** Qué se pide **
1. Responde según el texto:
(a) ¿Qué hace la adolescente cuando se detiene junto al abedul?
(b) ¿Qué enfermedad atacaba al hermano?
(c) ¿Cuántos días de hospital menciona el último párrafo?
2. Transcribe, por favor, el fragmento del texto que empieza en "Por casa hay" y termina en "sufrir o gozar).".

** Texto mostrado **
━━━━━━━━━━━━━━━━━━━━

A Pie de Calle: dolores que matan.




Guillermo Manzano

Por casa hay un ‘bosquecito’ donde muchos acudimos a realizar alguna actividad física. Casi a la mitad están unos juegos infantiles que sufren o se alegran por la interminable actividad que tienen en este verano (si es que los columpios y resbaladillas pueden sufrir o gozar).
De pronto la veo. Una adolescente sentada en un columpio a media mañana. Unos niños juegan fútbol. Ella llora en silencio. Con cierta discreción se limpia las lágrimas, mira al cielo. Sus labios se mueven. Quizá se pregunta ¿por qué a ella? No lo sé. La algarabía infantil no la distrae, su dolor es único. Hay dolores que matan aunque al paso de los años uno sabe que no. Sufre hasta la obviedad.
Se levanta y camina hacia unos árboles. Las lágrimas fluyen y ya no hace nada por limpiarlas o esconderlas. Se detiene junto a un abedul, lo abraza. El sollozo se escucha fuerte, casi como un gemido o lamento de animal herido. Los chiquillos dejan de patear la pelota, voltean, buscan el origen del ruido que escucharon. Lo encuentran. Risitas entre ellos y el juego sigue. Se sabe que el fútbol es como la existencia: una vez que se da el pitazo inicial hasta que concluya, no se detiene el reloj hasta que el juego acaba. Así, como acaban nuestros primeros amores…
Pasé 40 días en un hospital. Una peritonitis, muy agresiva, atacaba a mi hermano. Su vientre parecía un globo de Cantoya. No soportaba ni el más leve contacto porque le producía dolor. Nunca gritó. No sé si por una hombría mal entendida o porque ni fuerzas tenía para gritar. Iniciamos un periplo: de la cama de Urgencias a Nefrología. De ahí al quirófano y de nuevos a nefrología. Otra vez al quirófano y luego a una cama asilada (con la panza abierta), para después ir a otra cama aislada y de nuevo al pabellón de nefrología.

━━━━━━━━━━━━━━━━━━━━

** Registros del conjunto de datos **
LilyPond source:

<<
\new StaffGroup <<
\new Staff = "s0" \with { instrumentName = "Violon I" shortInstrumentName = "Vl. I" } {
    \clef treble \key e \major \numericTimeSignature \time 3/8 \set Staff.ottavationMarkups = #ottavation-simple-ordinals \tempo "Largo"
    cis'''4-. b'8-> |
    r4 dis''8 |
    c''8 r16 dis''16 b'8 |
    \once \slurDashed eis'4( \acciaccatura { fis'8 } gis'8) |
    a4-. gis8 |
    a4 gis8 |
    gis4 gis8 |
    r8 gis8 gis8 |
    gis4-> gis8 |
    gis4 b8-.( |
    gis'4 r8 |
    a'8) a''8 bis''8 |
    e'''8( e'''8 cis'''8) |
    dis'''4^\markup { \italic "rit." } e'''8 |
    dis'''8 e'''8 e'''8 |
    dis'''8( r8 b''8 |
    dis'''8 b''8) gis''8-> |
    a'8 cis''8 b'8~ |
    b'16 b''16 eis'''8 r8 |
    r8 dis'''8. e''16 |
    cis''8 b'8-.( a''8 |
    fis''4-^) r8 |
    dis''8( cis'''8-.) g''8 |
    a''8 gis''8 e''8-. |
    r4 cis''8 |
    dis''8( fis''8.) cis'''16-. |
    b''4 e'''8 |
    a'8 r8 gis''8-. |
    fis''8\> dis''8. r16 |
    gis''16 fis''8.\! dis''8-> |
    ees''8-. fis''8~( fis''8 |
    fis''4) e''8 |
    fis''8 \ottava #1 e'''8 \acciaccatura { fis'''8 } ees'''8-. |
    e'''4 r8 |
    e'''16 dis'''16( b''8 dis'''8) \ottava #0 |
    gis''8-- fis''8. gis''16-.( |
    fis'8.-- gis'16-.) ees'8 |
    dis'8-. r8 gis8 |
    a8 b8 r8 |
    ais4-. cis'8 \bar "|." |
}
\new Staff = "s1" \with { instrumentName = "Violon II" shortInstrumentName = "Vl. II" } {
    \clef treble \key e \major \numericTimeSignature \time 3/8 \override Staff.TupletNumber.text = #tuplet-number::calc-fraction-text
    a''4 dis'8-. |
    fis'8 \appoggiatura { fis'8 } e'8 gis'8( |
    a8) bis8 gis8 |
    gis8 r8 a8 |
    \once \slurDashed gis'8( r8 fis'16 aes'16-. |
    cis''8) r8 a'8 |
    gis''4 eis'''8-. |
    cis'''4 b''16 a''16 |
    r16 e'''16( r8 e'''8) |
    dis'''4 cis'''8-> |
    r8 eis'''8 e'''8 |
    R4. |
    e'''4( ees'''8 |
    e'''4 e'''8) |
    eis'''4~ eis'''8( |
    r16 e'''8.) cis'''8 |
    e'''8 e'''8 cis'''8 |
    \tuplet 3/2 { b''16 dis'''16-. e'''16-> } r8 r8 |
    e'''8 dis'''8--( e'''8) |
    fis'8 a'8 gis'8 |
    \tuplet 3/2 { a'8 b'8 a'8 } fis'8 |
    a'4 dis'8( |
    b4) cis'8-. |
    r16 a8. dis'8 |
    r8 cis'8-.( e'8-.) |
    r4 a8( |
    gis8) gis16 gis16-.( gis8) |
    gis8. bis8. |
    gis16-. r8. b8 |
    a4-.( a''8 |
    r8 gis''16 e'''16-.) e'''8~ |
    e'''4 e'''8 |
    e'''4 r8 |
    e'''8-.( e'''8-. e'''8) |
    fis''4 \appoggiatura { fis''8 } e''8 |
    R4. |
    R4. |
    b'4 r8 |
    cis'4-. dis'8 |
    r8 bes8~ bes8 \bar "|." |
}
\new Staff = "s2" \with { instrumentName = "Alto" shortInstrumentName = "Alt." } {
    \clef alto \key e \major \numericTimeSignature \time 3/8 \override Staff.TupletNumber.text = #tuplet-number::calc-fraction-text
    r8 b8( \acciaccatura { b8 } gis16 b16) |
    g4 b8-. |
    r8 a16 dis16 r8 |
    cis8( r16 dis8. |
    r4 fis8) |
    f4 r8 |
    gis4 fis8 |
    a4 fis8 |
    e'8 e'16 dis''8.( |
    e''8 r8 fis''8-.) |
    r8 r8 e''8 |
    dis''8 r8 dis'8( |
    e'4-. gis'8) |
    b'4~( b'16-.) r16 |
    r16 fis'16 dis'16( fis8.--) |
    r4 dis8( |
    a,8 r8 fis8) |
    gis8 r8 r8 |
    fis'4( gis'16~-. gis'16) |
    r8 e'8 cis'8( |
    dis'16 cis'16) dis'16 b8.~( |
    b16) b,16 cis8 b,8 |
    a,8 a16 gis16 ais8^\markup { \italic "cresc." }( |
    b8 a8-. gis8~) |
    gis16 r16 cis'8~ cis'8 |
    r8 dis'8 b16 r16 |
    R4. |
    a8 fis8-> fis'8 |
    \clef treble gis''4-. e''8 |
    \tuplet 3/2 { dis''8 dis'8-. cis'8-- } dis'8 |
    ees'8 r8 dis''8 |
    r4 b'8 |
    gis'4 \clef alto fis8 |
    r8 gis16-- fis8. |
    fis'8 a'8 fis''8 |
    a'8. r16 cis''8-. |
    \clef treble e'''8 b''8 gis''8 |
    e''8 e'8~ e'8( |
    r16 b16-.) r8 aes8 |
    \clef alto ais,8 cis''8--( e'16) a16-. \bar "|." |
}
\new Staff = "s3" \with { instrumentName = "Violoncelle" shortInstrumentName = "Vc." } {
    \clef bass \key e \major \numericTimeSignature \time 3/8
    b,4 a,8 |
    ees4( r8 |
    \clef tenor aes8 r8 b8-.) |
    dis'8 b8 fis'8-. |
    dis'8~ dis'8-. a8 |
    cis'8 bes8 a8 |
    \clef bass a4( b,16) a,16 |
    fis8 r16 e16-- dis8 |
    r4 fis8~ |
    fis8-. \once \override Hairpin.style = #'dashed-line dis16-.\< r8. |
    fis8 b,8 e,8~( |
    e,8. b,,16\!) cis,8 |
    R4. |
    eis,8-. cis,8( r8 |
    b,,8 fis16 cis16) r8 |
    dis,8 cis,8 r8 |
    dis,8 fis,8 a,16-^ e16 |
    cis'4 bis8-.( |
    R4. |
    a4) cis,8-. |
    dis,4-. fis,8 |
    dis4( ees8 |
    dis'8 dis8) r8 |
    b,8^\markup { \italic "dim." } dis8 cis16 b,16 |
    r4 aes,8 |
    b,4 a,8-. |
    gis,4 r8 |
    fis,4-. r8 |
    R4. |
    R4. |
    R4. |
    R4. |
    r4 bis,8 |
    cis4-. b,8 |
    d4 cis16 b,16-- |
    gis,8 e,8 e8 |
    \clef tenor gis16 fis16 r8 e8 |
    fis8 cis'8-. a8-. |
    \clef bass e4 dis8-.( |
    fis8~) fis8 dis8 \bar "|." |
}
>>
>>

━━━━━━━━━━━━━━━━━━━━

** Soluciones **
1.
(a) Lo abraza.
(b) Una peritonitis muy agresiva.
(c) 40 días.

2.
Por casa hay un ‘bosquecito’ donde muchos acudimos a realizar alguna actividad física. Casi a la mitad están unos juegos infantiles que sufren o se alegran por la interminable actividad que tienen en este verano (si es que los columpios y resbaladillas pueden sufrir o gozar).